O novo programa de incentivos para a indústria automobilística, batizado de Rota 2030, e sancionado pelo presidente Michel Temer na terça-feira (11), promete impulsionar a inovação tecnológica no setor. O projeto foi criado com o intuito de gerar incentivos, para que as montadoras busquem maior aprimoramento tecnológico, principalmente relacionados à segurança e eficiência energética. De forma mais específica, os fabricantes de veículos deverão, até 2022, melhorar em 11% a meta de eficiência em curso no programa anterior (Inovar Auto). O objetivo é trazer um impacto positivo sobre o consumo de combustível e emissão de poluentes dos carros a serem fabricados nos próximos anos. Ao mesmo tempo, e até 2027, todos os automóveis deverão incorporar as chamadas tecnologias assistivas, as quais auxiliam os motoristas na condução dos veículos. O incentivo fiscal ligado ao projeto envolve subsídios de até R$ 1,5 bilhão/ano; a contrapartida é que as montadoras invistam pelo menos R$ 5 bilhões em pesquisa no país.
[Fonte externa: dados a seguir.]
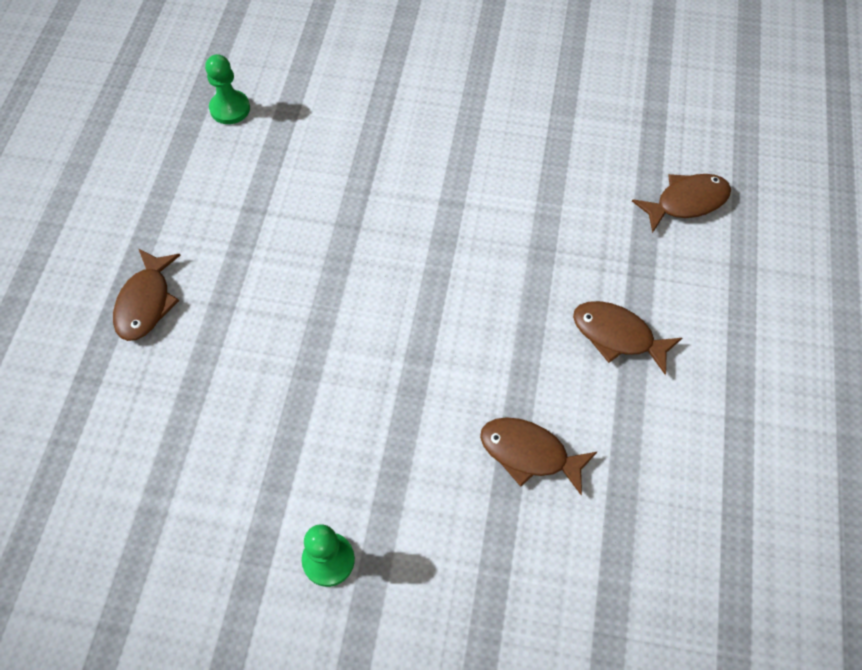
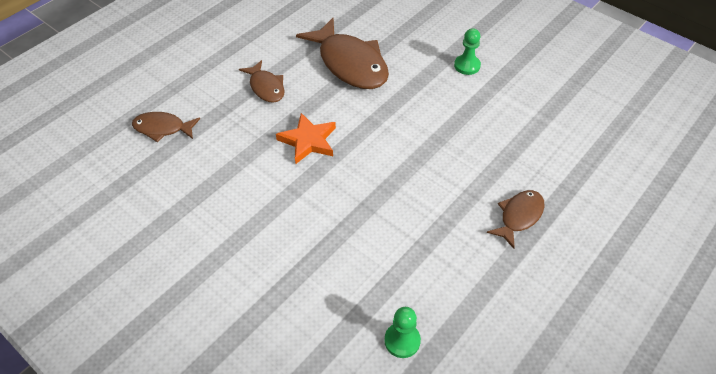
camera: 150 degrees left, 10 degrees down
brown fish [480,417,597,496] -> brown fish [296,18,389,89], size x1.86
none -> orange star [276,113,336,164]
Em relação aos veículos elétricos e híbridos, o programa prevê redução do IPI dos atuais 25%, para uma faixa entre 7% e 20%. Sobre os veículos híbridos, ainda, haverá desconto extra para aqueles com motores Flex. Empresas que não aderirem ao programa ou que descomprimirem metas, poderão ser multadas em até 20% do faturamento. O Rota 2030 possui um horizonte de longo prazo: de acordo com o Ministério da Indústria, Comércio Exterior e Serviços (MDIC), o regime foi dividido em 3 ciclos de investimentos, que perdurarão ao longo dos 15 anos estipulados para o programa.

PIB DEVE ACELERAR EM 2019

A melhora na confiança de empresários e consumidores, já sentida nos últimos meses, lança um prognóstico positivo sobre o crescimento da economia em 2019. Nesse sentido, as estimativas seguem apontando um incremento na atividade econômica entre 2,5% e 3% para o próximo ano, um ritmo bem mais marcante do que o observado ao longo de 2018. Entretanto, a urgência das reformas se faz ainda mais presente para a manutenção desse prognóstico. Nesse contexto, o desequilíbrio fiscal das contas públicas é a maior ameaça em relação à tomada do crescimento no país. A esse respeito, investidores estrangeiros continuam ainda cautelosos em relação ao Brasil, não espelhando o mesmo tom de otimismo manifestado pelos agentes nacionais.  Aspecto positivo na retomada, se prevê, será a ausência de uma maior pressão inflacionária, por forma do grande volume ocioso na economia. Em outras palavras: o aumento esperado do consumo não deverá trazer maiores consequências sobre a inflação. Em consequência, espera-se também uma trajetória mais tranquila em relação à taxa de jutos, o que deverá impulsionar o crédito e os financiamentos.